LISTED RECORDS:
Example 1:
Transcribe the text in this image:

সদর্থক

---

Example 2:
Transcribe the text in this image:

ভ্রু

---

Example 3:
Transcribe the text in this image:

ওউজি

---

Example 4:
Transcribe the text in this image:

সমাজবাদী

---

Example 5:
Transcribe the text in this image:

YOUR GOAL: Retype the entire listing exactly.

ANSWER FOR THE TASK:
Example 1:
Transcribe the text in this image:

সদর্থক

---

Example 2:
Transcribe the text in this image:

ভ্রু

---

Example 3:
Transcribe the text in this image:

ওউজি

---

Example 4:
Transcribe the text in this image:

সমাজবাদী

---

Example 5:
Transcribe the text in this image:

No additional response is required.